- [RECORDS SHOWN]

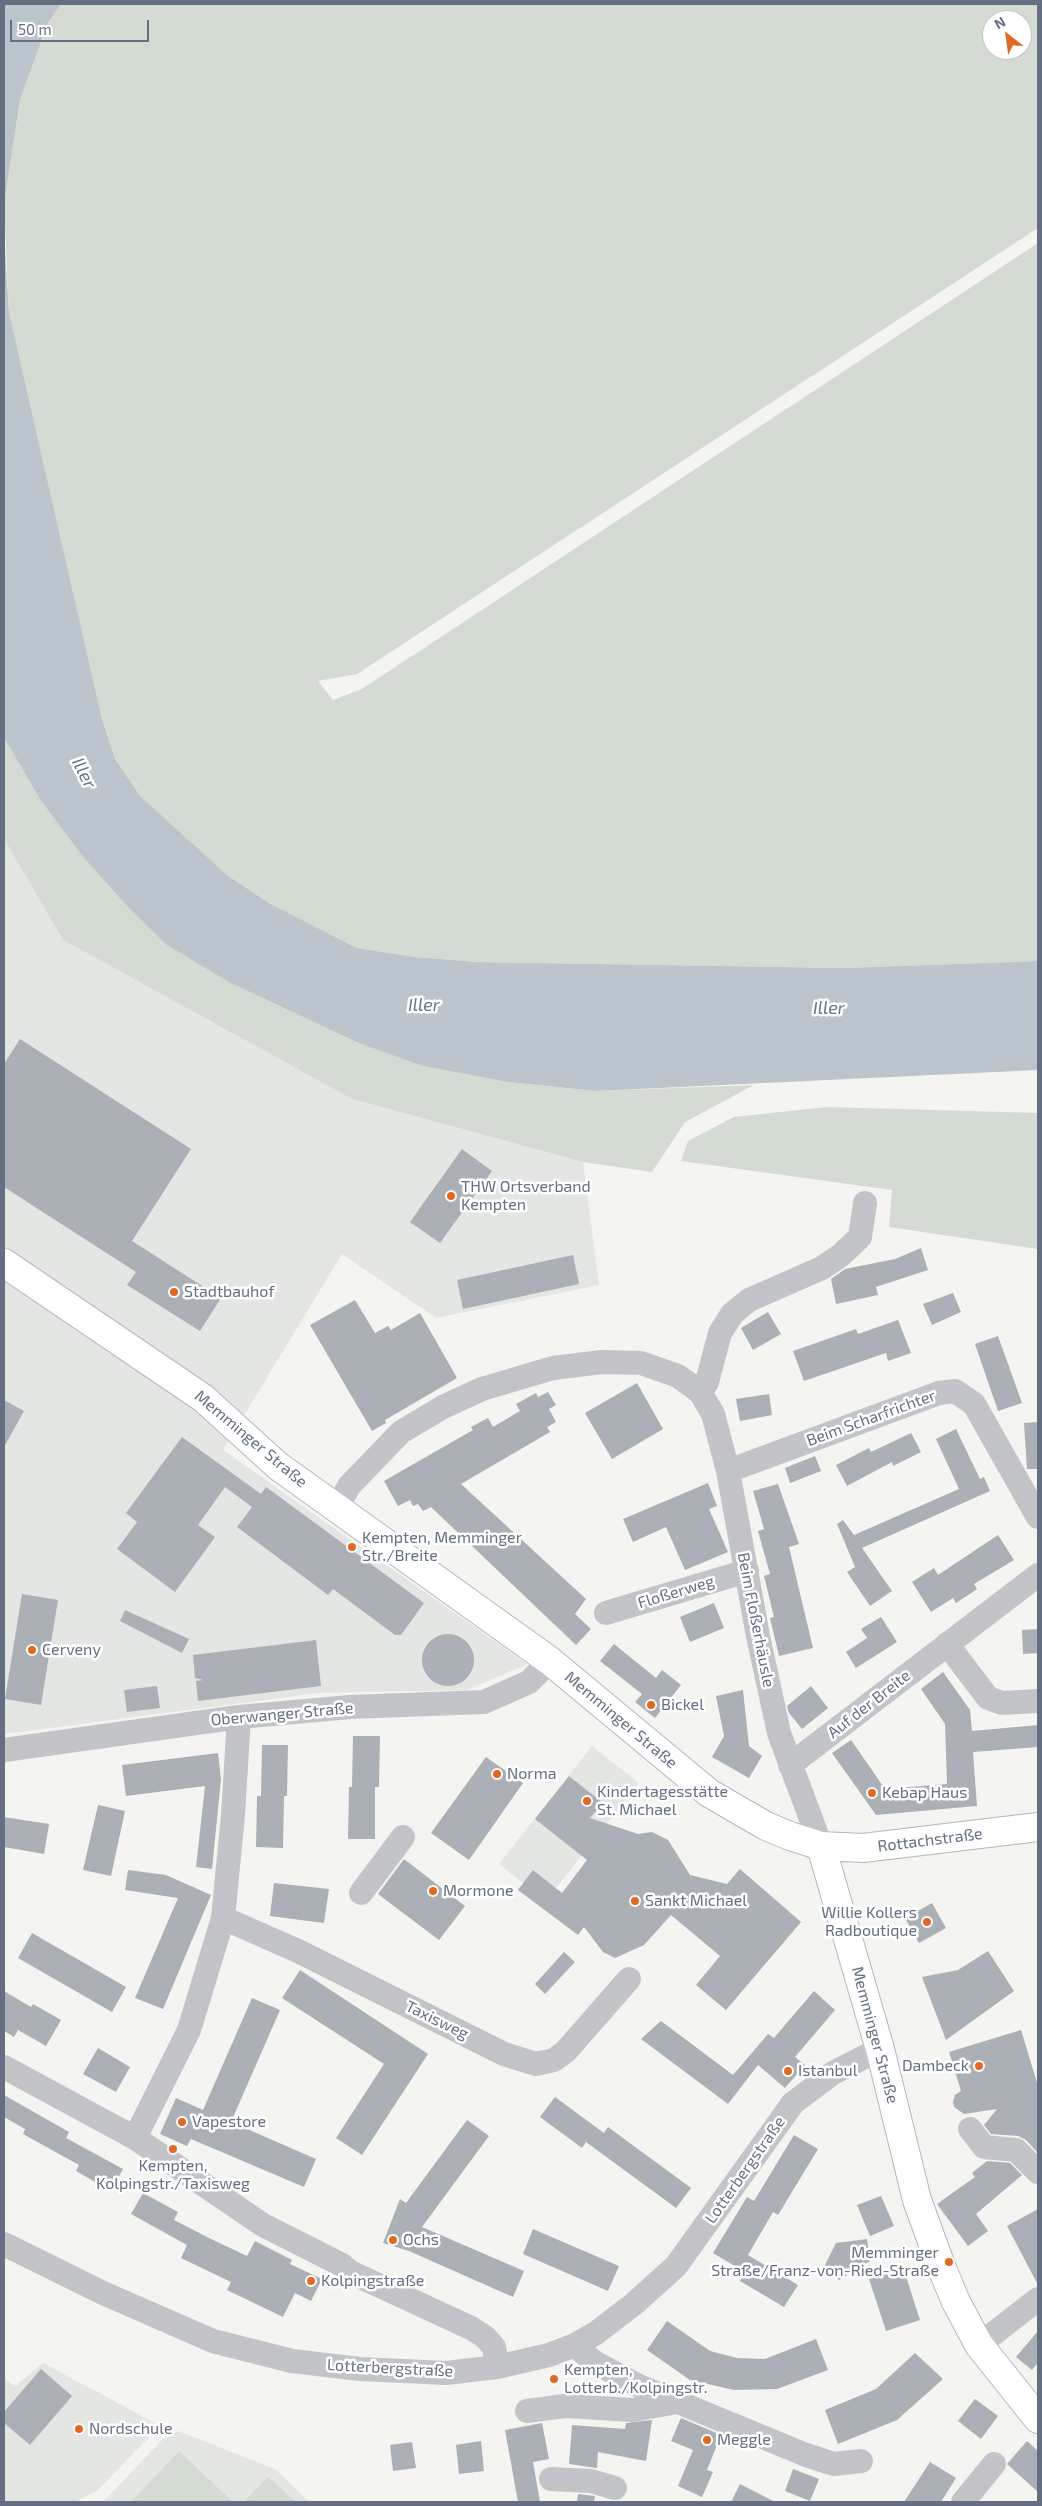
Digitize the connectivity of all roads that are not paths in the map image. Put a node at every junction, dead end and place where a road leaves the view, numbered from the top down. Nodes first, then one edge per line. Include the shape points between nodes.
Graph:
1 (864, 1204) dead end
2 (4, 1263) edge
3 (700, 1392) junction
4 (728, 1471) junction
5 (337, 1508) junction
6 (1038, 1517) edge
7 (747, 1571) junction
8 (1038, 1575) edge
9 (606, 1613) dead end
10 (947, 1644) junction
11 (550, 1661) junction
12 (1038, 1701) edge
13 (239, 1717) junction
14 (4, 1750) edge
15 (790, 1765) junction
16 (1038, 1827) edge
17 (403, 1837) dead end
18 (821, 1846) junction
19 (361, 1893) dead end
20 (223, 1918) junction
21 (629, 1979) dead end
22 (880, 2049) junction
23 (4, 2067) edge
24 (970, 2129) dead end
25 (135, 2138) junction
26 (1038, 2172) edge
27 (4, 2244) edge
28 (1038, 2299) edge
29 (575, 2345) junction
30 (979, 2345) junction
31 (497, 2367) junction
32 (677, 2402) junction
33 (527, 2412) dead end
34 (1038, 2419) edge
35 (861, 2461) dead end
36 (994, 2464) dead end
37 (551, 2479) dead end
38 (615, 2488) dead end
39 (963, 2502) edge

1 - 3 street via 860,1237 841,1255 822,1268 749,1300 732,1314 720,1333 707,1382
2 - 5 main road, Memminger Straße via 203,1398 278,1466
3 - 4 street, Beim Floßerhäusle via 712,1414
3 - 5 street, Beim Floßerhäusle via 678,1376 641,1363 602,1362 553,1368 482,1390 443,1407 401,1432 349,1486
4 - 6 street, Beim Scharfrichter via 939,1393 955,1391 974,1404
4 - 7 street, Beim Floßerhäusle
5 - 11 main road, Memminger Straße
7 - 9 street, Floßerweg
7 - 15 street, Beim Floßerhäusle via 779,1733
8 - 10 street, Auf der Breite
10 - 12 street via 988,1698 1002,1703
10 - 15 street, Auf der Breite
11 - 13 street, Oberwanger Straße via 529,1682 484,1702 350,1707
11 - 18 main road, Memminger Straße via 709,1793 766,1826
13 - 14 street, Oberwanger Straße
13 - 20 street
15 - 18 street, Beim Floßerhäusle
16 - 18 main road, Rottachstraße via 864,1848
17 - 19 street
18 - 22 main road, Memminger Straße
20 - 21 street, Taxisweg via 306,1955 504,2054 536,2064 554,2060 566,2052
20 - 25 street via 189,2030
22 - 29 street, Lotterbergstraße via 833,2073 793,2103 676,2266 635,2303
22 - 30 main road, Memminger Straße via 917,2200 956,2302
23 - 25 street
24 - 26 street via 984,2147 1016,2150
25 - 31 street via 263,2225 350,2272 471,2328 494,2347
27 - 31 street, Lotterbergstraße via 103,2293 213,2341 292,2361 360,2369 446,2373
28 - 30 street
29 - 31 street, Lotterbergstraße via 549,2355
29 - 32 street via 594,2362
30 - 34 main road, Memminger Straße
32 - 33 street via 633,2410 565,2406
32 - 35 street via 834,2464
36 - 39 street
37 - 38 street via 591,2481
...
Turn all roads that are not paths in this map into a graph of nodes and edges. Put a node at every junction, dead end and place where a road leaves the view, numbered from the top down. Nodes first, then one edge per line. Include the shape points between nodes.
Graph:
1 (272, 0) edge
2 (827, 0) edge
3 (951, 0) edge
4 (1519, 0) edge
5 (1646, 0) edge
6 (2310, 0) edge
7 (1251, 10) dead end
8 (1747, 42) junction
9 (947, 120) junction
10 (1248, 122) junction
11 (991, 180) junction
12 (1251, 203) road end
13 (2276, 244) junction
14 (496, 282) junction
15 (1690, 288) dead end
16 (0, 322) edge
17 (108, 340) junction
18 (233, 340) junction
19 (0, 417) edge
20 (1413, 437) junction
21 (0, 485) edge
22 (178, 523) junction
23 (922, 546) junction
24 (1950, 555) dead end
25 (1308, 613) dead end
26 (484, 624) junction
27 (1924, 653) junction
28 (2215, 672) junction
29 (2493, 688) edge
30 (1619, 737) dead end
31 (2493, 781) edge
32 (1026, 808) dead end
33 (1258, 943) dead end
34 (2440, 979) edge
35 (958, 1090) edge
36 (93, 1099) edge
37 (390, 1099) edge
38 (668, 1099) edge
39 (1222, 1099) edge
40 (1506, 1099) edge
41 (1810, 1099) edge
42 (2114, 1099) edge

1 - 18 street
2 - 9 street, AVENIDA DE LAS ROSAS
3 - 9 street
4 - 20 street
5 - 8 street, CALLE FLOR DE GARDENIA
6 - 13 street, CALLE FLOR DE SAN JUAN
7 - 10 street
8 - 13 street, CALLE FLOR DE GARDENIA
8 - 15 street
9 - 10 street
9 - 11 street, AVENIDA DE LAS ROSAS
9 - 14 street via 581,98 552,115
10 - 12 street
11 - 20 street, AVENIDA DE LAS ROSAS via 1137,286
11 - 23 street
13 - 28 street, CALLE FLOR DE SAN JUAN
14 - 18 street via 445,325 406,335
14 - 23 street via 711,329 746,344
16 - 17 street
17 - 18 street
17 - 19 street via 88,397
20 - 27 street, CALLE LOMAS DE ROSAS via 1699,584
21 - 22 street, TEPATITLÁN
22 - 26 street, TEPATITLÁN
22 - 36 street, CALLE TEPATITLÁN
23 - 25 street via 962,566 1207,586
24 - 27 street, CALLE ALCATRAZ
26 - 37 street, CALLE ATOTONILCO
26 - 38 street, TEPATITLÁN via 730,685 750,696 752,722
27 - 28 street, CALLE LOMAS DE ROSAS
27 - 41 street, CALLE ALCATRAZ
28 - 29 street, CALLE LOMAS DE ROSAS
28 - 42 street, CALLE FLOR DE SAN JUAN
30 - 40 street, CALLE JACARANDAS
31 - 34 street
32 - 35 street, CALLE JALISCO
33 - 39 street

- [WORK REQUEST]
Scan the lines above for "where", then copy every one that has it.

- [ANSWER FOR THIS EXERCISE]
Digitize the connectivity of all roads that are not paths in the map image. Put a node at every junction, dead end and place where a road leaves the view, numbered from the top down. Nodes first, then one edge per line. Include the shape points between nodes.
Turn all roads that are not paths in this map into a graph of nodes and edges. Put a node at every junction, dead end and place where a road leaves the view, numbered from the top down. Nodes first, then one edge per line. Include the shape points between nodes.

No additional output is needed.